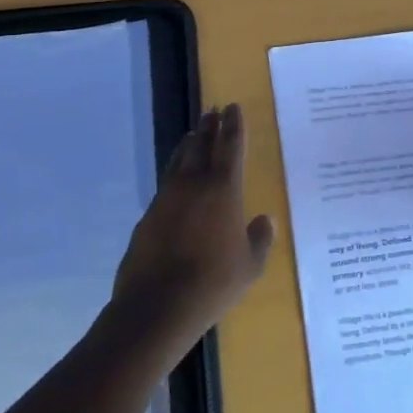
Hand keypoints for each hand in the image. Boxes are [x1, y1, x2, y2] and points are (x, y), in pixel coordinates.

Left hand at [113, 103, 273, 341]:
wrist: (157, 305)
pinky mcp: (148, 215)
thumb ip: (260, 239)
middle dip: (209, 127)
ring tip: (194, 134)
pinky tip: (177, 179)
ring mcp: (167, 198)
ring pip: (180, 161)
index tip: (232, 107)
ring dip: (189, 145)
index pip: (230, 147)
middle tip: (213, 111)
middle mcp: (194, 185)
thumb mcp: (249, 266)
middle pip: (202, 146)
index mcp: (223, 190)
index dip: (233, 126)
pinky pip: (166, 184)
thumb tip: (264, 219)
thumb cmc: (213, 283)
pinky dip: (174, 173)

━━━━━━━━

▶ [ASSIGNMENT] Look through the data above and return exactly the lines from the one that contains "index tip: (232, 107)" to the one that contains "thumb tip: (264, 219)", inclusive, with nothing else.

▶ [OUTPUT OF THE EXERCISE]
index tip: (232, 107)
ring dip: (189, 145)
index pip: (230, 147)
middle tip: (213, 111)
middle mcp: (194, 185)
thumb mcp: (249, 266)
middle pip: (202, 146)
index mcp: (223, 190)
index dip: (233, 126)
pinky pip: (166, 184)
thumb tip: (264, 219)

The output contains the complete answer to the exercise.